Categories: Claim Construction
      Date: Jan  6, 2016
     Title: Inphi Corporation v. Netlist, Inc. No. 2015-1179 (Fed. Cir. 2015)

Written By: John Kirkpatrick

Appellant Inphi asserts that U.S. Patent No. 7,532,537 (’537 patent) is invalid because the negative claim limitation “and the chip selects of the first and second number of chip selects are DDR chip selects that are not CAS, RAS, or bank address signals” does not meet the written description requirement of 35 U.S.C. § 112, paragraph 1.  Specifically, Inphi argues that specification fails to provide a reason to exclude the negative limitation.  Santorus, Inc. v. Par Pham., Inc., 694 F.3d 1344, 1351 (Fed. Cir. 2012).  The Court (O’MALLEY, Reyna, Chen) found substantial evidence to affirm the Patent Trial and Appeal Board’s (the Board) determination that the negative claim limitation is supported under §112, paragraph 1.     



“Whether a patent claim satisfies the written description requirement […] depends on whether the description ‘clearly allows[s] persons of ordinary skill in the art to recognize that [the inventor] invented what is claimed.”  Inphi Corporation at *9.  “We review factual findings of the Board for substantial evidence. […] Substantial evidence supports a finding that the specification satisfies the written description requirement when ‘the essence of the disclosure’ conveys the necessary information – ‘regardless of how it’ conveys such information.”  Id. at *8, emphasis removed.  
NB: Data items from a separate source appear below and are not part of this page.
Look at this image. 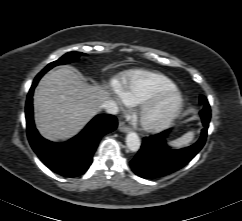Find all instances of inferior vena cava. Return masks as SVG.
Instances as JSON below:
<instances>
[{
    "instance_id": "1",
    "label": "inferior vena cava",
    "mask_w": 242,
    "mask_h": 221,
    "mask_svg": "<svg viewBox=\"0 0 242 221\" xmlns=\"http://www.w3.org/2000/svg\"><path fill=\"white\" fill-rule=\"evenodd\" d=\"M100 107L104 109L108 114L117 115L118 113L117 103L113 100L104 101Z\"/></svg>"
}]
</instances>
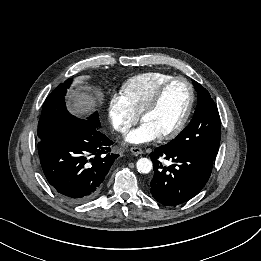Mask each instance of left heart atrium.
Returning <instances> with one entry per match:
<instances>
[{
    "label": "left heart atrium",
    "instance_id": "39dd6f15",
    "mask_svg": "<svg viewBox=\"0 0 261 261\" xmlns=\"http://www.w3.org/2000/svg\"><path fill=\"white\" fill-rule=\"evenodd\" d=\"M160 135L147 123H143L137 129L131 131L127 137L126 142L133 144H142L156 140Z\"/></svg>",
    "mask_w": 261,
    "mask_h": 261
}]
</instances>
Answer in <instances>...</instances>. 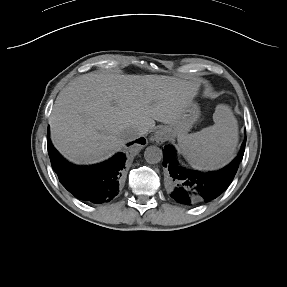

The issue is “whether properly describing alternative features - without articulating advantages and disadvantages of each feature – can constitute a ‘reason to exclude’” as described in Santorus.  Id. at *10.  The Court determined that a reason to exclude does require the specification to provide “a preference for the included signal(s) over the excluded signals (or alternatively a disadvantage of the excluded signals.”  Id. at *10.    Rather, the Court, citing Santorus, notes that “[i]f alternative elements are positively recited in the specification, they may be explicitly excluded in the claims.”  Id. at *11 (see also MPEP § 2173.05(i)).  Further, “[i]t is for the inventor to decide what bounds of protection he will seek.”  Id. at *12 quoting In re Johnson, 558 F.2d 1008, 101[8] (CCPA 1977).  Specifically, although the patent at issue in Santorus cited a disadvantage of the excluded subject matter, Santorus does not extend the existing jurisprudence as described in MPEP § 2173.05(i) and In re Johnson.  Rather, “the ‘reason’ required Santorus is provided, for instance, by properly describing the alternative features of the patented invention.”  Inphi Corporation at *12.  In the instant case, passages in the specification, including the incorporation of a standards document stating that the relevant signal types are distinct, distinguish between the signal types, including those excluded in the claim.  This, the Court concludes “makes it clear that there was substantial evidence that the ’537 patent possessed the negative claim limitation as of the filing date.”  Id. at *13.  Thus, the Court affirmed the Board’s finding of support for the negative limitation, held that Santarus did not create a “heightened written description standard for negative claim limitations, and that properly described, alternative features are sufficient to satisfy the written description standard […] for negative claim limitations.”  Id. at *14.